• _The problem_
Only the text is wanted; write out each record below exactly and exclude all pictures.

• _Provided data_
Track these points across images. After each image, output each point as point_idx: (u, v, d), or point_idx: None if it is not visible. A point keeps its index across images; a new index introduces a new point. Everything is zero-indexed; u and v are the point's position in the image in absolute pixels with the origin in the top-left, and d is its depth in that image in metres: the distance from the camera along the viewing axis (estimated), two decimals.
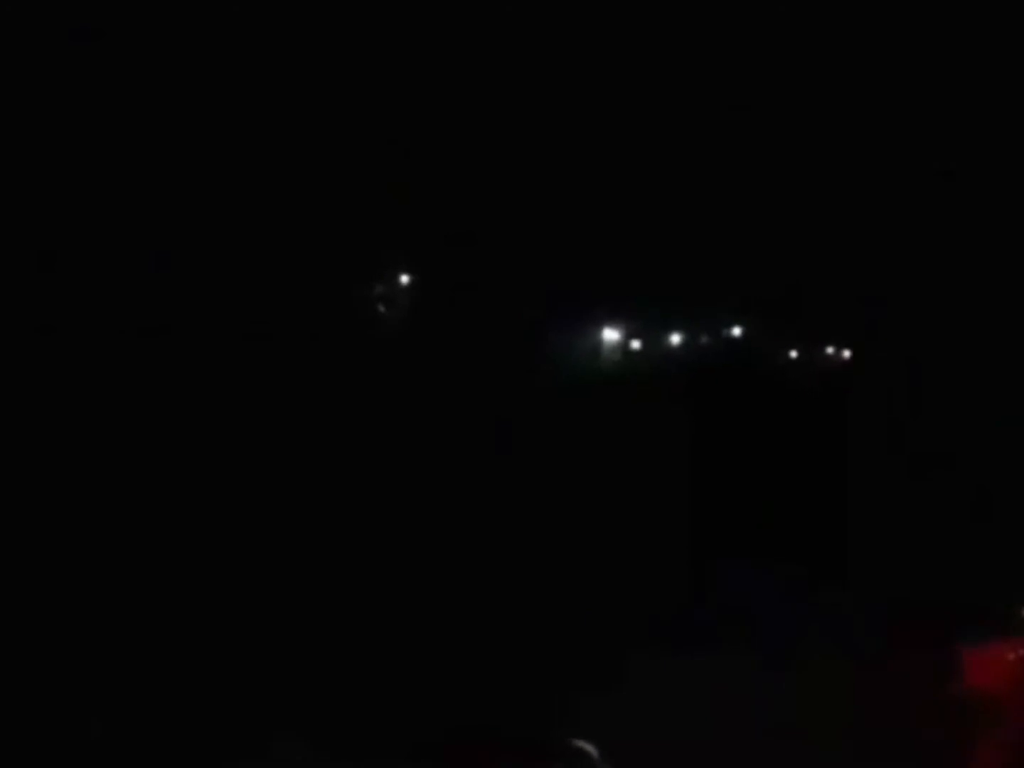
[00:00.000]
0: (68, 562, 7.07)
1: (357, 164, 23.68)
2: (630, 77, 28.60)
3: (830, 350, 52.10)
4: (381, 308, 27.42)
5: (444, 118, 25.49)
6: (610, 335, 38.99)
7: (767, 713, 5.99)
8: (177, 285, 19.35)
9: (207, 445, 11.32)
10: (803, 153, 30.83)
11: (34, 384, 12.25)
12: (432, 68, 25.05)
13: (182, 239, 20.29)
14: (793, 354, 45.94)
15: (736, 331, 45.36)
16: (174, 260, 19.78)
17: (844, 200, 31.65)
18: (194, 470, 10.18)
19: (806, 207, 33.55)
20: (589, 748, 2.16)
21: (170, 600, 6.43)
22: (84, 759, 4.64)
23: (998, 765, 1.62)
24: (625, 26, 28.16)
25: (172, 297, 19.12)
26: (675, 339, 42.80)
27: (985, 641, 1.86)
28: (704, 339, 43.48)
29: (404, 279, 28.48)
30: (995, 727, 1.67)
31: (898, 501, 11.10)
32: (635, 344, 40.70)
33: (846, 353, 52.15)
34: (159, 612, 6.31)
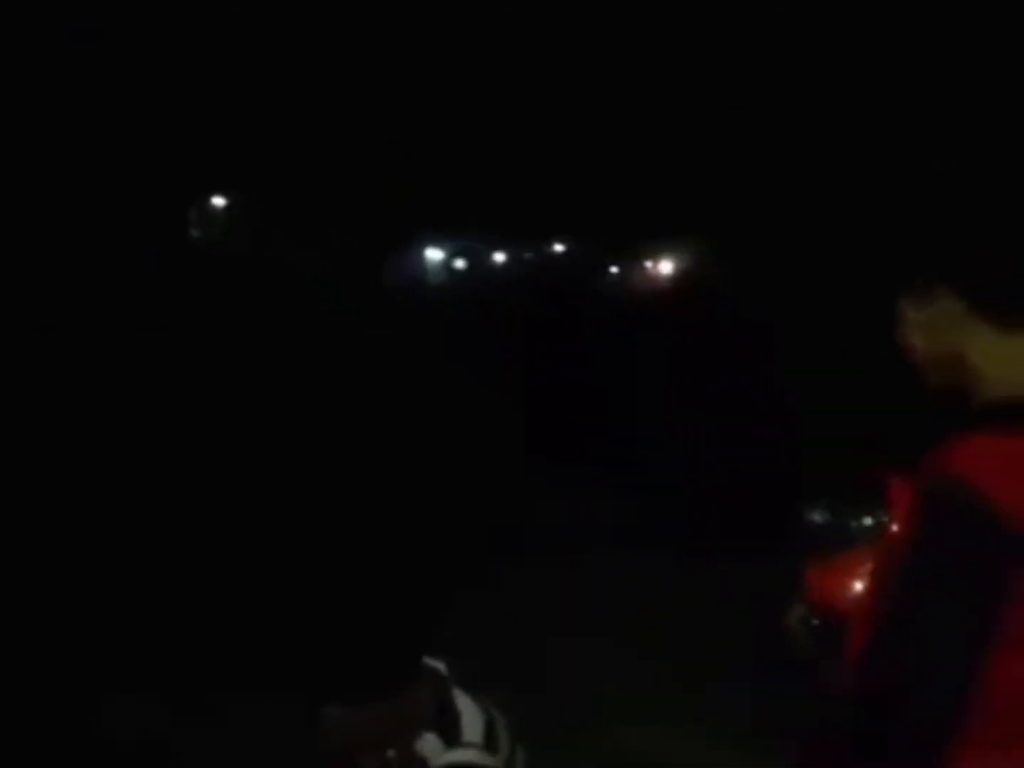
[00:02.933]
0: None
1: (162, 80, 22.68)
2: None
3: (648, 264, 53.21)
4: (194, 233, 26.52)
5: (247, 31, 24.59)
6: (433, 254, 38.76)
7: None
8: None
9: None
10: (614, 70, 31.00)
11: None
12: None
13: None
14: (614, 270, 46.72)
15: (559, 247, 45.78)
16: None
17: (661, 116, 32.03)
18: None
19: (623, 123, 33.88)
20: (439, 665, 2.15)
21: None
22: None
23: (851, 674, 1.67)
24: None
25: None
26: (499, 257, 42.91)
27: (829, 557, 1.91)
28: (528, 256, 43.73)
29: (218, 201, 27.63)
30: (844, 645, 1.71)
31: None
32: (459, 263, 40.62)
33: (665, 267, 53.42)
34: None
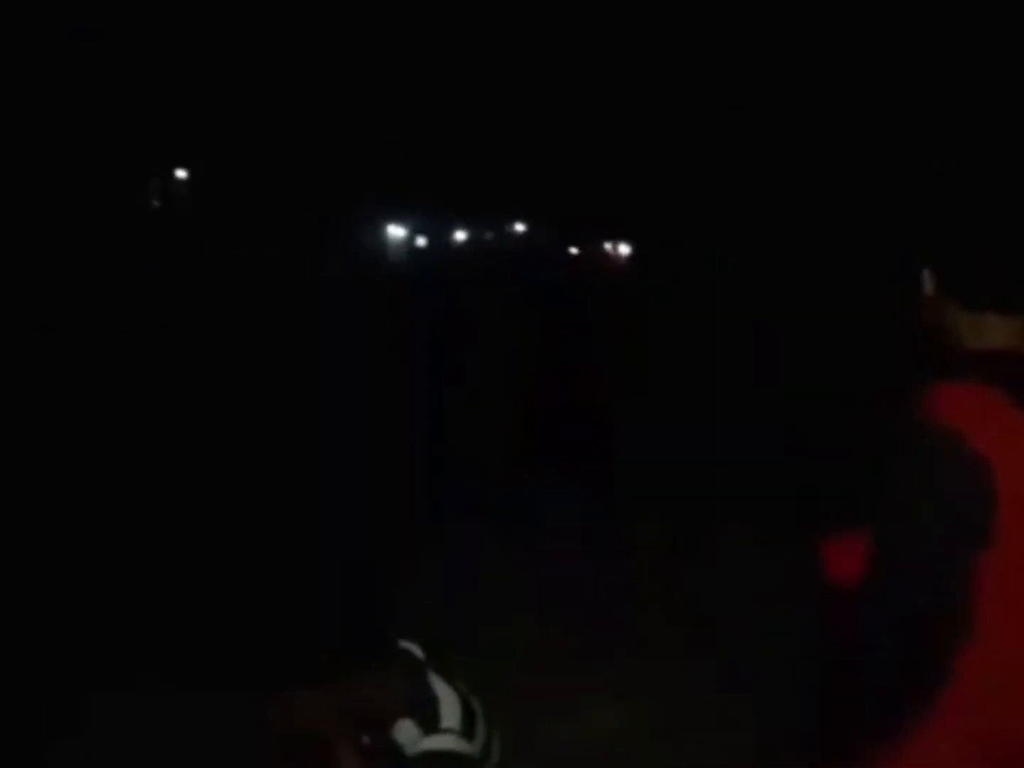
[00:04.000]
0: None
1: (127, 53, 22.37)
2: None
3: (608, 246, 53.23)
4: (156, 203, 26.24)
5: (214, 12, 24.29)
6: (395, 232, 38.44)
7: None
8: None
9: None
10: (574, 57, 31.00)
11: None
12: None
13: None
14: (574, 250, 46.69)
15: (519, 227, 45.68)
16: None
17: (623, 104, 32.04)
18: None
19: (587, 105, 33.85)
20: (414, 649, 2.14)
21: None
22: None
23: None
24: None
25: None
26: (460, 236, 42.72)
27: (845, 534, 2.03)
28: (489, 236, 43.59)
29: (181, 173, 27.29)
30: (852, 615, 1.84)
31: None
32: (420, 241, 40.34)
33: (623, 249, 53.44)
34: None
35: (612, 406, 11.40)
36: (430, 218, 39.07)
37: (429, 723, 2.36)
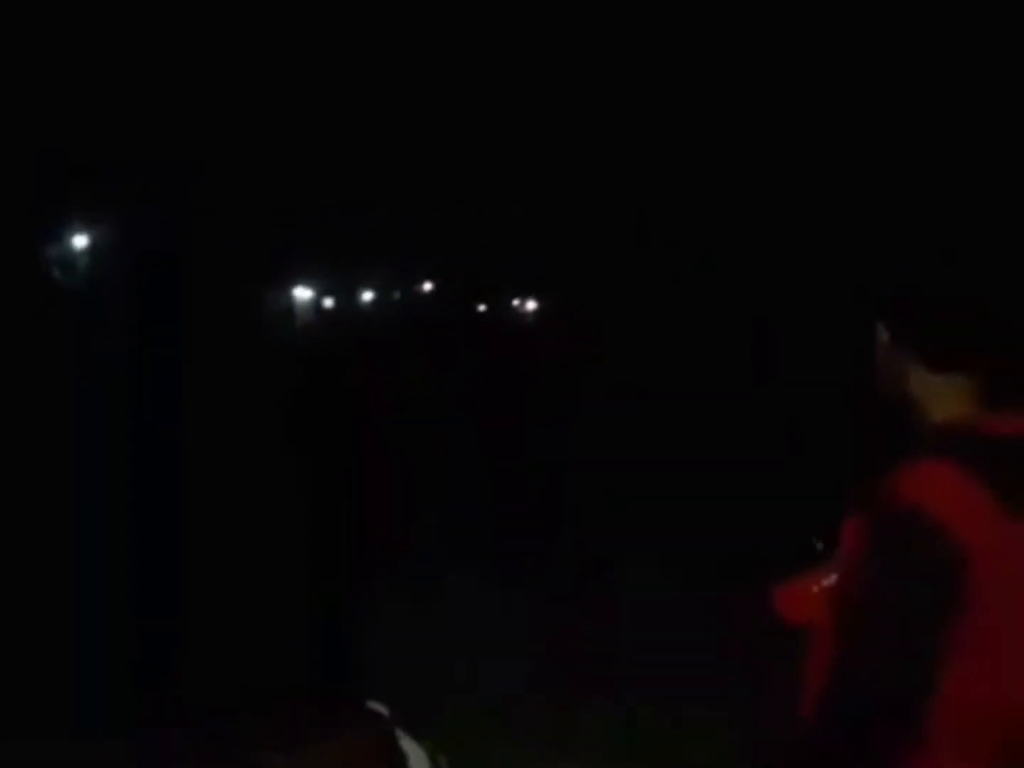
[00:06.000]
0: None
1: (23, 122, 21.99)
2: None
3: (516, 302, 53.62)
4: (56, 273, 25.71)
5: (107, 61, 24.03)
6: (302, 294, 38.23)
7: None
8: None
9: None
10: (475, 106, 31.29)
11: None
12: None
13: None
14: (482, 308, 46.95)
15: (427, 286, 45.83)
16: None
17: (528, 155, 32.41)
18: None
19: (489, 161, 34.17)
20: (381, 709, 2.11)
21: None
22: None
23: (811, 690, 1.79)
24: None
25: None
26: (367, 296, 42.65)
27: (792, 577, 2.03)
28: (396, 295, 43.62)
29: (80, 241, 26.89)
30: (806, 657, 1.82)
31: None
32: (328, 302, 40.19)
33: (531, 304, 53.87)
34: None
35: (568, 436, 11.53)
36: (337, 278, 38.99)
37: None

• _Solved problem_
Track these points across images. After each image, output each point as point_idx: (u, v, d), or point_idx: None if it is not visible. A point keeps its index across images; a new index introduces a new point. Everything is zero-indexed; u and v are the point's position in the image in absolute pixels with the origin in the top-left, and d is its depth in that image in metres: the distance from the camera along the viewing axis (estimated), two decimals.
[00:00.000]
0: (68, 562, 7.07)
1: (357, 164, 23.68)
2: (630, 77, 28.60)
3: (830, 350, 52.10)
4: (381, 308, 27.42)
5: (444, 118, 25.49)
6: (610, 335, 38.99)
7: (767, 713, 5.99)
8: (177, 285, 19.35)
9: (207, 445, 11.32)
10: (803, 153, 30.83)
11: (34, 384, 12.25)
12: (432, 68, 25.05)
13: (182, 239, 20.29)
14: (793, 354, 45.94)
15: (736, 331, 45.36)
16: (174, 260, 19.78)
17: (844, 200, 31.65)
18: (194, 470, 10.18)
19: (806, 207, 33.55)
20: (589, 748, 2.16)
21: (170, 600, 6.43)
22: (84, 759, 4.64)
23: (998, 765, 1.62)
24: (625, 26, 28.16)
25: (172, 297, 19.12)
26: (675, 339, 42.80)
27: (985, 641, 1.86)
28: (704, 339, 43.48)
29: (404, 279, 28.48)
30: (995, 727, 1.67)
31: (898, 501, 11.10)
32: (635, 344, 40.70)
33: (846, 353, 52.15)
34: (159, 612, 6.31)
[00:02.933]
0: None
1: (162, 80, 22.68)
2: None
3: (648, 264, 53.21)
4: (194, 233, 26.52)
5: (247, 31, 24.59)
6: (433, 254, 38.76)
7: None
8: None
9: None
10: (614, 70, 31.00)
11: None
12: None
13: None
14: (614, 270, 46.72)
15: (559, 247, 45.78)
16: None
17: (661, 116, 32.03)
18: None
19: (623, 123, 33.88)
20: (439, 665, 2.15)
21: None
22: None
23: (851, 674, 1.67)
24: None
25: None
26: (499, 257, 42.91)
27: (829, 557, 1.91)
28: (528, 256, 43.73)
29: (218, 201, 27.63)
30: (844, 645, 1.71)
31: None
32: (459, 263, 40.62)
33: (665, 267, 53.42)
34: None
[00:04.000]
0: None
1: (127, 53, 22.37)
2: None
3: (608, 246, 53.23)
4: (156, 203, 26.24)
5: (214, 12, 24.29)
6: (395, 232, 38.44)
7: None
8: None
9: None
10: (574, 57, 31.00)
11: None
12: None
13: None
14: (574, 250, 46.69)
15: (519, 227, 45.68)
16: None
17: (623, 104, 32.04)
18: None
19: (587, 105, 33.85)
20: (414, 649, 2.14)
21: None
22: None
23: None
24: None
25: None
26: (460, 236, 42.72)
27: (845, 534, 2.03)
28: (489, 236, 43.59)
29: (181, 173, 27.29)
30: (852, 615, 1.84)
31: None
32: (420, 241, 40.34)
33: (623, 249, 53.44)
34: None
35: (612, 406, 11.40)
36: (430, 218, 39.07)
37: (429, 723, 2.36)
[00:06.000]
0: None
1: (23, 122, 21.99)
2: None
3: (516, 302, 53.62)
4: (56, 273, 25.71)
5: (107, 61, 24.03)
6: (302, 294, 38.23)
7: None
8: None
9: None
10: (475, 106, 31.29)
11: None
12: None
13: None
14: (482, 308, 46.95)
15: (427, 286, 45.83)
16: None
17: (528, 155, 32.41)
18: None
19: (489, 161, 34.17)
20: (381, 709, 2.11)
21: None
22: None
23: (811, 690, 1.79)
24: None
25: None
26: (367, 296, 42.65)
27: (792, 577, 2.03)
28: (396, 295, 43.62)
29: (80, 241, 26.89)
30: (806, 657, 1.82)
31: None
32: (328, 302, 40.19)
33: (531, 304, 53.87)
34: None
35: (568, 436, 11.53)
36: (337, 278, 38.99)
37: None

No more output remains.